Une femme témoigne de son vécu de chômage-emploi au premier ministre très réformiste en Belgique. Chronique
brute, émouvante, de la guerre de l'emploi ou de la guerre du chômage, deux faces d'une
même pièce, celle de la guerre à la qualification, au droit à vivre
librement, celle de la misère, de l'aiguillon de la nécessité, de la
dégradation des conditions de travail.
Extrait
Lors du journal télévisé sur RTL-TVI, à la question "que répondez-vous aux chômeurs qui vous critiquent suite à la réforme du système d’allocations de chômage?", M. Di Rupo a répondu: "Je voudrais qu’ils essayent de me comprendre."
Soyons honnêtes: ces personnes-là, celles directement visées par votre réforme, celles qui ne vont plus savoir payer leurs factures, celles qui vont envahir les CPAS ; ces personnes-là ne vont pas essayer de vous comprendre, pas un seul instant. Ces gens-là, vous les brisez ; vous les envoyez se démerder avec des problèmes financiers et professionnels gigantesques, des problèmes dont vous n’avez même pas idée et dont vous n’aurez probablement jamais idée.
Mais il y a ces gens-là et puis il y a les autres. Les gens comme moi. Ceux qui n’ont jamais été au chômage. Ceux qui ont vécu une enfance-adolescence au sein d’une famille relativement aisée.

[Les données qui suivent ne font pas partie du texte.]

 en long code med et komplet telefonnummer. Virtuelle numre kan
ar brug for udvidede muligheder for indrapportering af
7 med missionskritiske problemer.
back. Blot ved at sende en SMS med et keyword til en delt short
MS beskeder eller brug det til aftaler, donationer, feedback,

Ceux qui ont la chance d’avoir fait des études, supérieures ou universitaires. Ceux qui ont trouvé un emploi, qui en ont aussi changé au cours des 10 dernières années mais qui ont toujours connu le chômage de très loin.

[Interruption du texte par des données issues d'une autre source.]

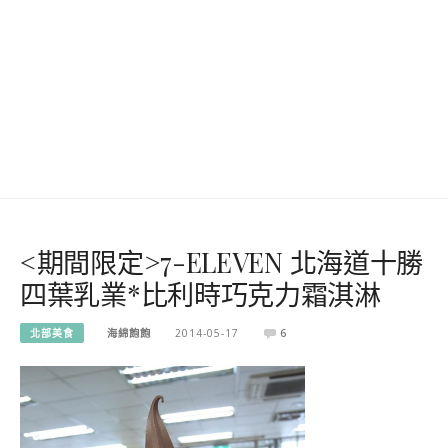
<期間限定>7-ELEVEN 北海道十勝
四葉乳業*比利時巧克力霜淇淋
北部美食
海綿飽飽
2014-05-17
6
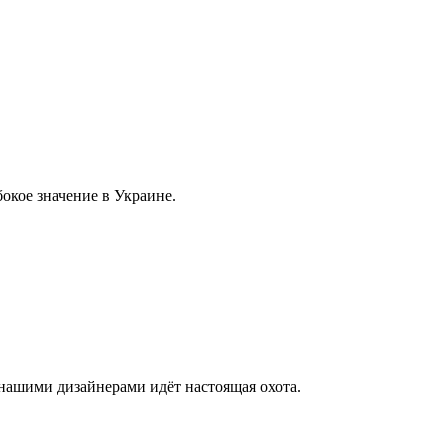
окое значение в Украине.
а нашими дизайнерами идёт настоящая охота.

Et puis, c’est la vie, il arrive parfois ce qu’on peut appeler un "coup dur", un licenciement. Brutal.
En l’occurrence, un licenciement 2 jours après un retour de congé de maternité. Parce que dans notre pays, certains hommes et femmes, chefs d’entreprise, ont cette idée qu’une femme, mère de 2 enfants, n’a "plus le profil requis pour la fonction".
Alors, on se retrouve, subitement, à aller s’inscrire dans un bureau de chômage et à rendre une carte bleue vierge, à la fin du mois, afin de percevoir ces fameuses allocations de chômage.

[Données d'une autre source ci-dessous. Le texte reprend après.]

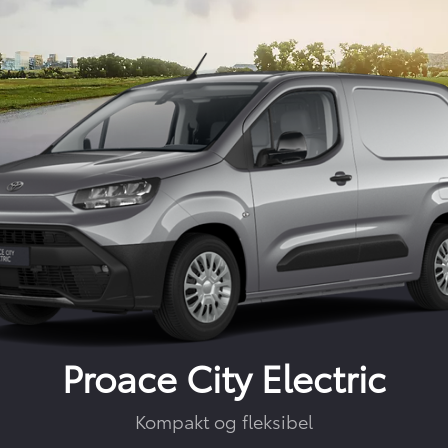
Proace City Electric
Kompakt og fleksibel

Mais on ne s’abat pas, on se relève, on n’a pas le choix et on se dit qu’on va rapidement retrouver du travail, que tout cela n’est qu’une mauvaise passe… Mais, vous le savez comme moi, les temps sont durs et le monde professionnel n’ouvre plus ses portes si facilement qu’avant. Comme tout le monde le dit "c’est la crise".
La crise, vous la connaissez encore mieux que nous, finalement…vous ne la subissez pas mais vous êtes supposé travailler pour la traverser…
Pour pouvoir trouver un job, on est prêt à accepter des conditions qu’on n’aurait jamais pensé connaitre: des semaines d’intérim, payées en dessous du barème légal. Puis un PFI. Puis un CDD. Malheureusement non renouvelé parce que l’entreprise a besoin "de fric" et donc, elle préfère engager un jeune homme sorti des études. Qui ne s’absentera pas pour cause de varicelle ou de bronchiolite. Qui pourra travailler jusque 21h parce qu’il n’a pas d’enfants à aller chercher à la crèche ou à l’école.
Une maman, c’est malheureux (?!), c’est elle qu’on appelle quand l’enfant tombe à l’école ou c’est à elle à se débrouiller quand son fils se réveille avec 40° de fièvre.
Alors, on retourne dans la grande valse du chômage. Et on apprend que nos allocations, que l’on a perçu… 3 mois seulement, finalement, vont très prochainement diminuer. Tellement diminuer que payer le remboursement du prêt de sa maison et la crèche de son enfant seront les SEULES dépenses possibles.
Alors, évidemment, avec une famille, une maison à payer, on s’inquiète, on s’affole. On se dit que peu importe l’épanouissement personnel et intellectuel, peu importe le plaisir et le bonheur de travailler, tout ça ne compte manifestement plus ici. Ce qu’il faut, c’est bosser. Envers et contre tout.